BRIEF: Give back each line of the material that contains the word "begin".

EXERCISE DATA:
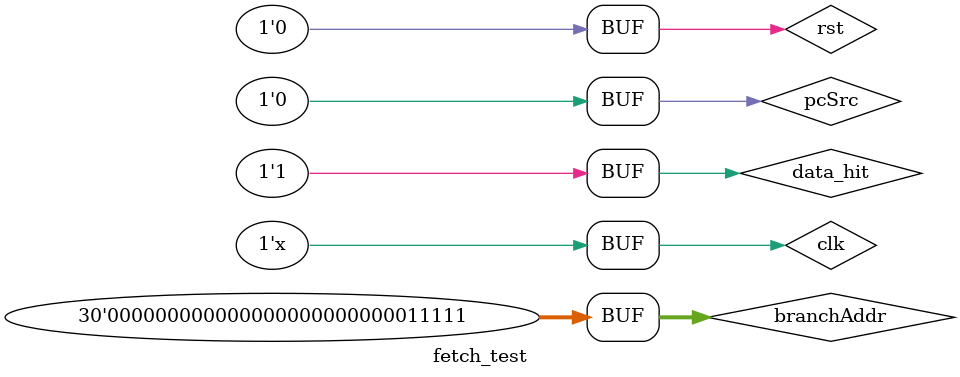
<source format=v>
`timescale 1ns / 1ps


module fetch_test;

	// Inputs
	reg clk;
	reg pcSrc;
	reg [29:0] branchAddr;
	reg rst;
	reg data_hit;

	// Outputs
	wire [31:0] ins;
	wire [29:0] adderOutput;
	wire hit;

	// Instantiate the Unit Under Test (UUT)
	InstructionFetch uut (
		.clk(clk), 
		.pcSrc(pcSrc), 
		.branchAddr(branchAddr), 
		.rst(rst), 
		.data_hit(data_hit), 
		.ins(ins), 
		.adderOutput(adderOutput), 
		.hit(hit)
	);

	initial begin
		// Initialize Inputs
		clk = 0;
		pcSrc = 0;
		branchAddr = 0;
		rst = 0;
		data_hit = 1;

		// Wait 100 ns for global reset to finish
		#100;
		pcSrc = 0;
		branchAddr = 31;
		rst = 0;

		// Wait 100 ns for global reset to finish
		#100;
        
		// Add stimulus here

	end
	always
	begin
		#50
		clk = ~clk;
	end      
endmodule


</source>
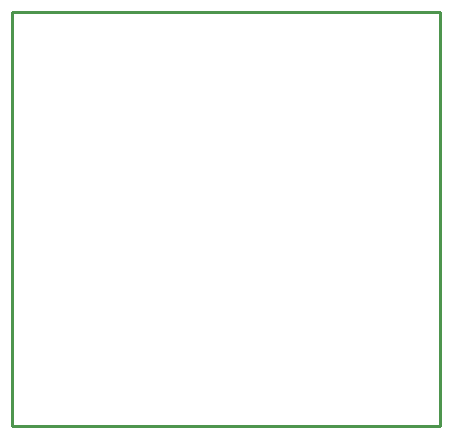
<source format=gm1>
G04*
G04 #@! TF.GenerationSoftware,Altium Limited,Altium Designer,24.9.1 (31)*
G04*
G04 Layer_Color=16711935*
%FSLAX44Y44*%
%MOMM*%
G71*
G04*
G04 #@! TF.SameCoordinates,8B15B8A4-CC8F-4B91-B826-D3DC1A653359*
G04*
G04*
G04 #@! TF.FilePolarity,Positive*
G04*
G01*
G75*
%ADD11C,0.2540*%
D11*
X361950D01*
X0Y350520D02*
X361950D01*
Y0D02*
Y350520D01*
X0Y0D02*
Y350520D01*
M02*

</source>
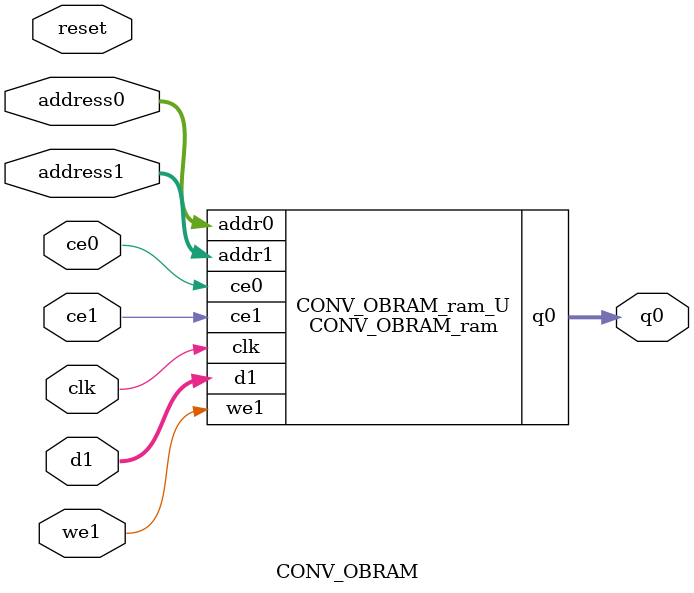
<source format=v>
`timescale 1 ns / 1 ps
module CONV_OBRAM_ram (addr0, ce0, q0, addr1, ce1, d1, we1,  clk);

parameter DWIDTH = 8;
parameter AWIDTH = 14;
parameter MEM_SIZE = 9604;

input[AWIDTH-1:0] addr0;
input ce0;
output reg[DWIDTH-1:0] q0;
input[AWIDTH-1:0] addr1;
input ce1;
input[DWIDTH-1:0] d1;
input we1;
input clk;

(* ram_style = "block" *)reg [DWIDTH-1:0] ram[0:MEM_SIZE-1];




always @(posedge clk)  
begin 
    if (ce0) 
    begin
        q0 <= ram[addr0];
    end
end


always @(posedge clk)  
begin 
    if (ce1) 
    begin
        if (we1) 
        begin 
            ram[addr1] <= d1; 
        end 
    end
end


endmodule

`timescale 1 ns / 1 ps
module CONV_OBRAM(
    reset,
    clk,
    address0,
    ce0,
    q0,
    address1,
    ce1,
    we1,
    d1);

parameter DataWidth = 32'd8;
parameter AddressRange = 32'd9604;
parameter AddressWidth = 32'd14;
input reset;
input clk;
input[AddressWidth - 1:0] address0;
input ce0;
output[DataWidth - 1:0] q0;
input[AddressWidth - 1:0] address1;
input ce1;
input we1;
input[DataWidth - 1:0] d1;



CONV_OBRAM_ram CONV_OBRAM_ram_U(
    .clk( clk ),
    .addr0( address0 ),
    .ce0( ce0 ),
    .q0( q0 ),
    .addr1( address1 ),
    .ce1( ce1 ),
    .we1( we1 ),
    .d1( d1 ));

endmodule


</source>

SOLUTION FOR THIS EXERCISE:
	initial begin
	begin
begin 
    begin
begin 
    begin
        begin 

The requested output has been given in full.